DATASET EXCERPTS
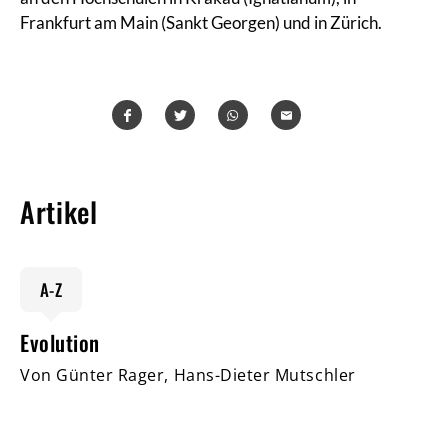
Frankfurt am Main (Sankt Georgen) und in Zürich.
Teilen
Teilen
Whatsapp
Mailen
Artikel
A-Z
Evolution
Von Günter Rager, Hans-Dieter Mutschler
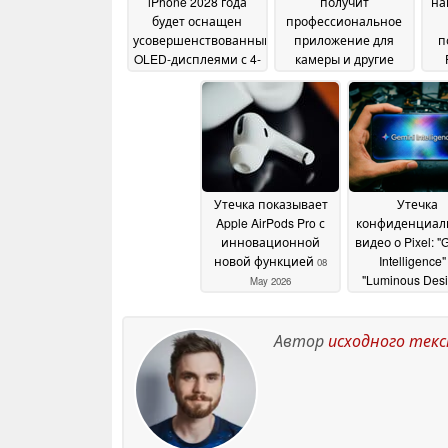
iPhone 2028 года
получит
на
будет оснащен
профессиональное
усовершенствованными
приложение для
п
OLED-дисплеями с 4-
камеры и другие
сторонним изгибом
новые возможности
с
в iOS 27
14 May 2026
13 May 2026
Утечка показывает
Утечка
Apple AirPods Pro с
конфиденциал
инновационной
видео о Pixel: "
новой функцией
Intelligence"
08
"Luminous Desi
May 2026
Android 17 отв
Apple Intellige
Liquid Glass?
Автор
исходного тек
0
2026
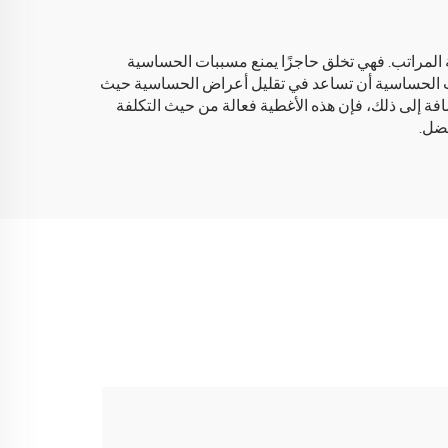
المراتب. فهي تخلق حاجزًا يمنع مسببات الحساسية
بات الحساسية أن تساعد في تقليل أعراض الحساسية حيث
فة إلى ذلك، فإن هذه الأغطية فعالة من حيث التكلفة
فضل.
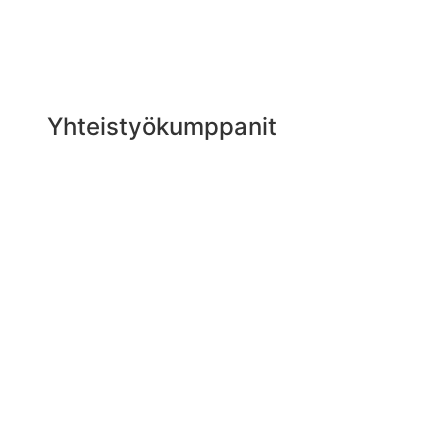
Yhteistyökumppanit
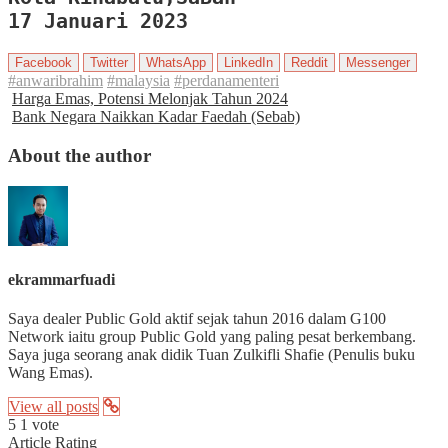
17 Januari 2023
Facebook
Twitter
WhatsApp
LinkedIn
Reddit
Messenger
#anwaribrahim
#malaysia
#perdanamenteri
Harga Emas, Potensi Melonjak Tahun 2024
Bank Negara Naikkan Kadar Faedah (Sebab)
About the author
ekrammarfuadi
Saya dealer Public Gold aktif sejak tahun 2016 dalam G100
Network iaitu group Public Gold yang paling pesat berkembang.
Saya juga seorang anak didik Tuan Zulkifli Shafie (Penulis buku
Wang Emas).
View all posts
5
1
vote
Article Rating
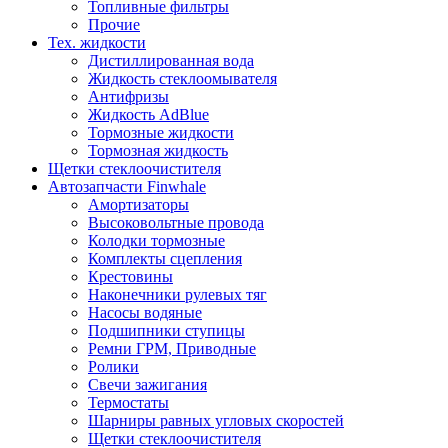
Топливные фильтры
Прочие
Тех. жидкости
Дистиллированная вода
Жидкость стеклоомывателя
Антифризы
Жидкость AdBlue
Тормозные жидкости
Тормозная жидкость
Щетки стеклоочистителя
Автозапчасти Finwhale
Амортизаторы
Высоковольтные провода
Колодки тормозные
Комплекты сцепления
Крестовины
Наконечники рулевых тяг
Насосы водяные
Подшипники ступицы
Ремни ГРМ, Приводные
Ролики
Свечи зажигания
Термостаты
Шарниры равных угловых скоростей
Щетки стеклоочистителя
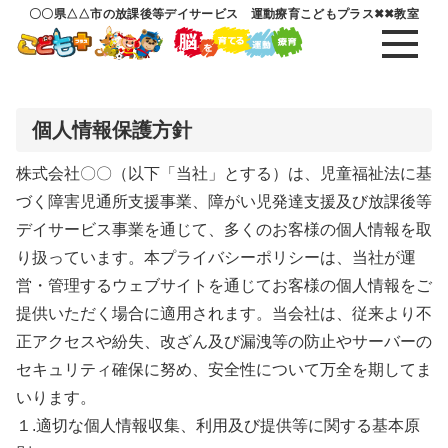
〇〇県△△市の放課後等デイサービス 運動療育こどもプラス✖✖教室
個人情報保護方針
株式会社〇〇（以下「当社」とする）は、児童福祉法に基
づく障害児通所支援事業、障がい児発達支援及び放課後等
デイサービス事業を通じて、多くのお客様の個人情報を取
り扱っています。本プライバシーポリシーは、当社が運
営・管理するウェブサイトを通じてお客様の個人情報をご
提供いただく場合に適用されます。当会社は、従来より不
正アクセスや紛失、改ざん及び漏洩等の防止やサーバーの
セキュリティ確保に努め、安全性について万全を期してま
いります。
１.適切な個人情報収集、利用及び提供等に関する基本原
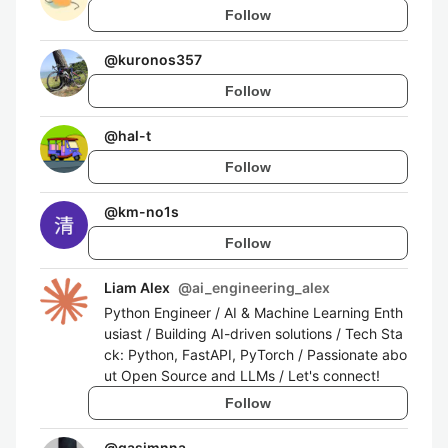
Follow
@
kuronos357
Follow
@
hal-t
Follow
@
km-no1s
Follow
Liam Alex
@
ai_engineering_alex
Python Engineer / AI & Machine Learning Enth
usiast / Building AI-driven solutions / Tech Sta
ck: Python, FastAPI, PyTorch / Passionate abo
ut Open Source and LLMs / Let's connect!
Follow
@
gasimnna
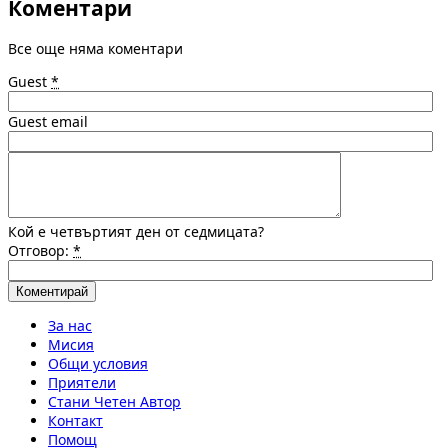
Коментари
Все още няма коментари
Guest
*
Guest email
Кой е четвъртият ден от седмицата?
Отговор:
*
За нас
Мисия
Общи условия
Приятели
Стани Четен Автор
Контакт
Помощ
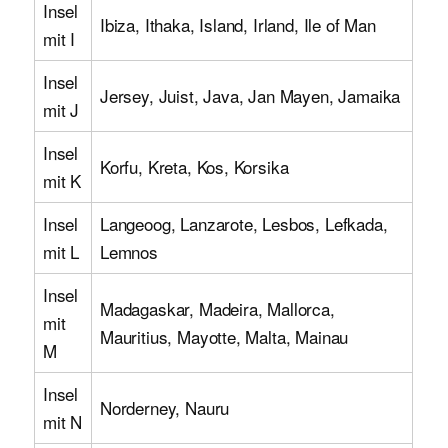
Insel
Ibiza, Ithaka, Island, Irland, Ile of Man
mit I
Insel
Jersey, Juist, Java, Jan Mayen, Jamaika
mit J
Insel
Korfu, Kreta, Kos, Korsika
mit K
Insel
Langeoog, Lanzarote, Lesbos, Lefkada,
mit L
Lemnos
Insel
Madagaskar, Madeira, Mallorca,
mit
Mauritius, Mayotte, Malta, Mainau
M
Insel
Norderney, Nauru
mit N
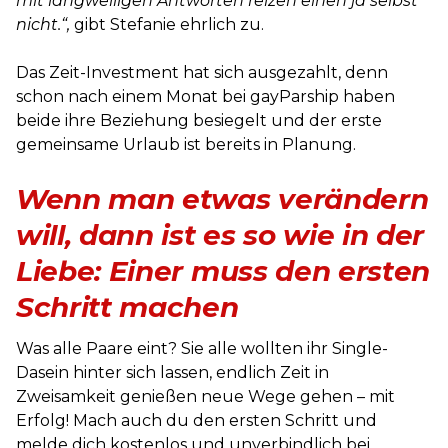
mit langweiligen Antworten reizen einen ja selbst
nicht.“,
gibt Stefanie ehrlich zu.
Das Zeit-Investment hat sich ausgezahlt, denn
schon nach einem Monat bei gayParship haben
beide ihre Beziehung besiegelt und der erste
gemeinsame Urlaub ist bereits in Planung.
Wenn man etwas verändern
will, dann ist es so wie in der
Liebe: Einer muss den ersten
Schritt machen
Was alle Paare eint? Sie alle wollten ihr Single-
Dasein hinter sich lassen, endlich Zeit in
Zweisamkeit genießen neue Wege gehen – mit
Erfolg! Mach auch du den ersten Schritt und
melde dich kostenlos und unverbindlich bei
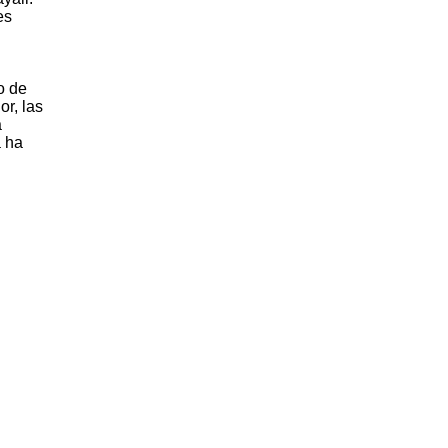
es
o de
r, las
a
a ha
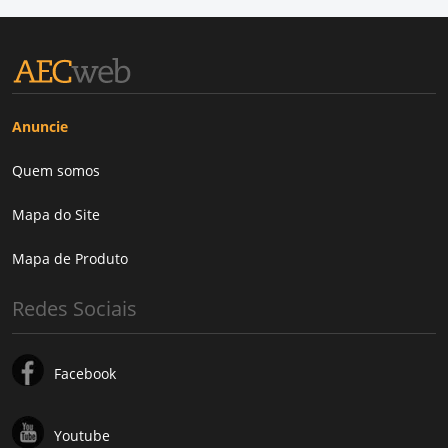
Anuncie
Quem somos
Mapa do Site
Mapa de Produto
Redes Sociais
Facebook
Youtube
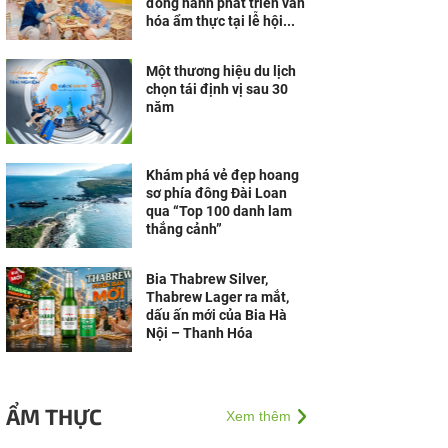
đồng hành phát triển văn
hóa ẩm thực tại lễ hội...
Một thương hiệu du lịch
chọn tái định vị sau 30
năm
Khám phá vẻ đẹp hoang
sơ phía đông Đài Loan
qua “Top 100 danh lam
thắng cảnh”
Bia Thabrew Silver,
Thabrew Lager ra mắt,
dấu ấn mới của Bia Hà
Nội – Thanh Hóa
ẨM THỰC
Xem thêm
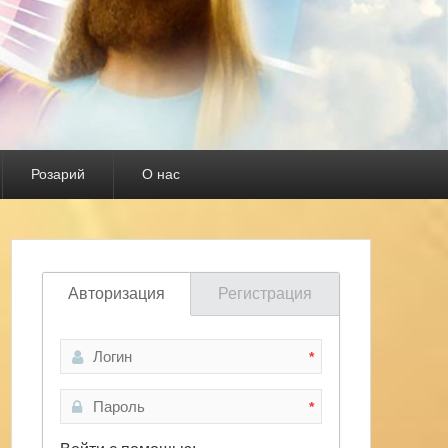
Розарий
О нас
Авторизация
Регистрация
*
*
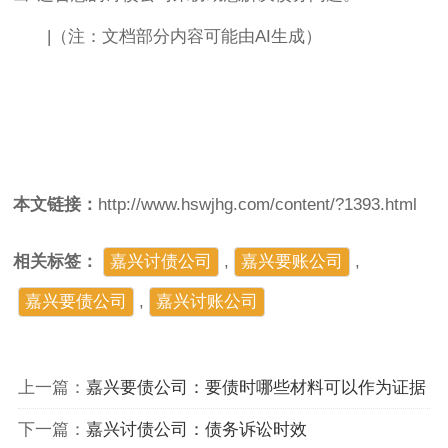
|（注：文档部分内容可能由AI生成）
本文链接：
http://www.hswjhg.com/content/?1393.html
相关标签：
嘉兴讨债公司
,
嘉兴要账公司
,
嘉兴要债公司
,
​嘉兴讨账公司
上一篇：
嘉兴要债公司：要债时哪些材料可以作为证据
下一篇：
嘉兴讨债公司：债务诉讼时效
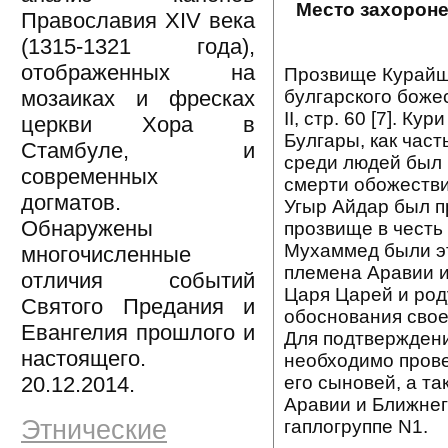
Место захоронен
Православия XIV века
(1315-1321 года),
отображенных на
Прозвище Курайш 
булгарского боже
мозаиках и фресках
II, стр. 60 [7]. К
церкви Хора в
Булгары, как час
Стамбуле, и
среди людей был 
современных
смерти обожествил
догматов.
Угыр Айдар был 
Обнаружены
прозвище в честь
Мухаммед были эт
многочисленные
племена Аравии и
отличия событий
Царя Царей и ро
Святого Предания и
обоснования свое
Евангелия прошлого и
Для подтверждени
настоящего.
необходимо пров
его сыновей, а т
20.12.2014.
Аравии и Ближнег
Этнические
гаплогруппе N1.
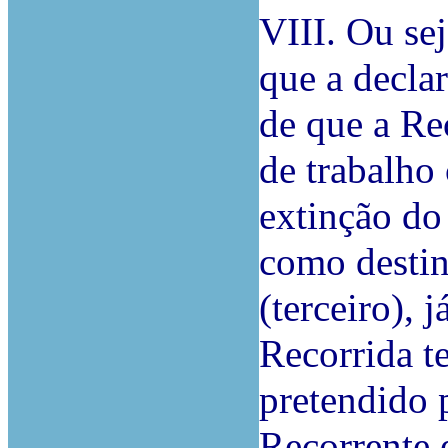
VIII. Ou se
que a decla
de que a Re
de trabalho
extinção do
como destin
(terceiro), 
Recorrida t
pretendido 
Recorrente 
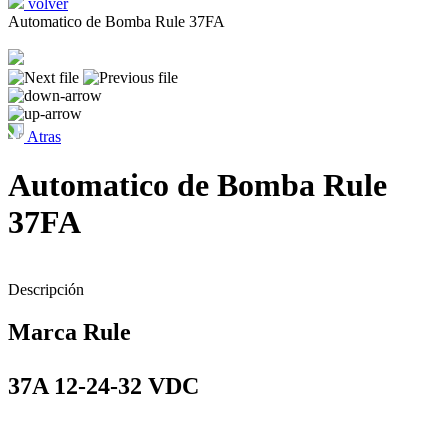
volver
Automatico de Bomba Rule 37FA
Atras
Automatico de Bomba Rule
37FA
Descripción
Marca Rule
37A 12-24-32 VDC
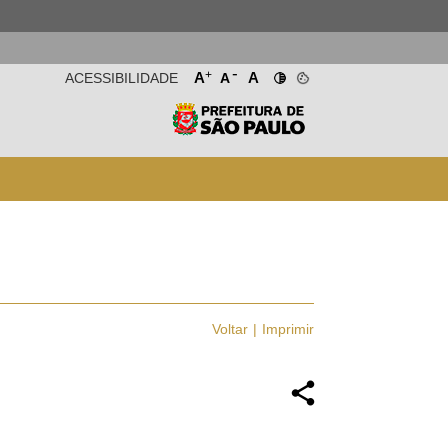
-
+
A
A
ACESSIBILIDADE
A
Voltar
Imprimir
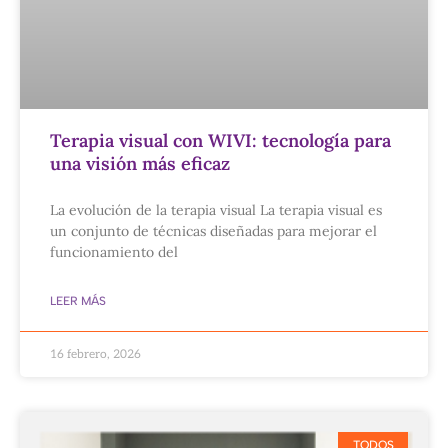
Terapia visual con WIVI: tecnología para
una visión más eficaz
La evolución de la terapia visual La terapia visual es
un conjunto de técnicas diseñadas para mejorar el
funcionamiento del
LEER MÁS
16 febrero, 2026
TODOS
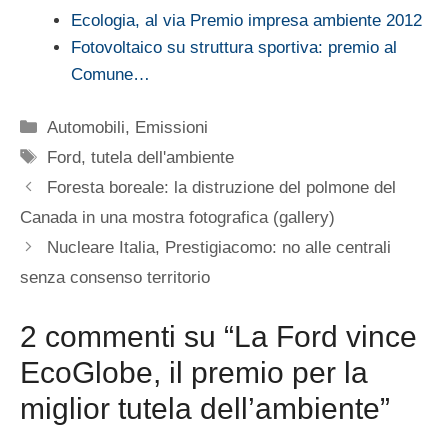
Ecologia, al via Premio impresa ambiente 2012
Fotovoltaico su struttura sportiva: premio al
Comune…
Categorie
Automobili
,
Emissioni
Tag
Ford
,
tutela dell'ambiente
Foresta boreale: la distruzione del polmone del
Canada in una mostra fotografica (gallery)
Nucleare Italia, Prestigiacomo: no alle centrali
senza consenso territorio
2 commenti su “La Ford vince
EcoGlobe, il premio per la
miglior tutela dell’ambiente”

WORK ORDER
Scan the records for lines that hold "dell", and reproduce each one you find.

ANSWER SECTION
tutela dell'ambiente
miglior tutela dell’ambiente”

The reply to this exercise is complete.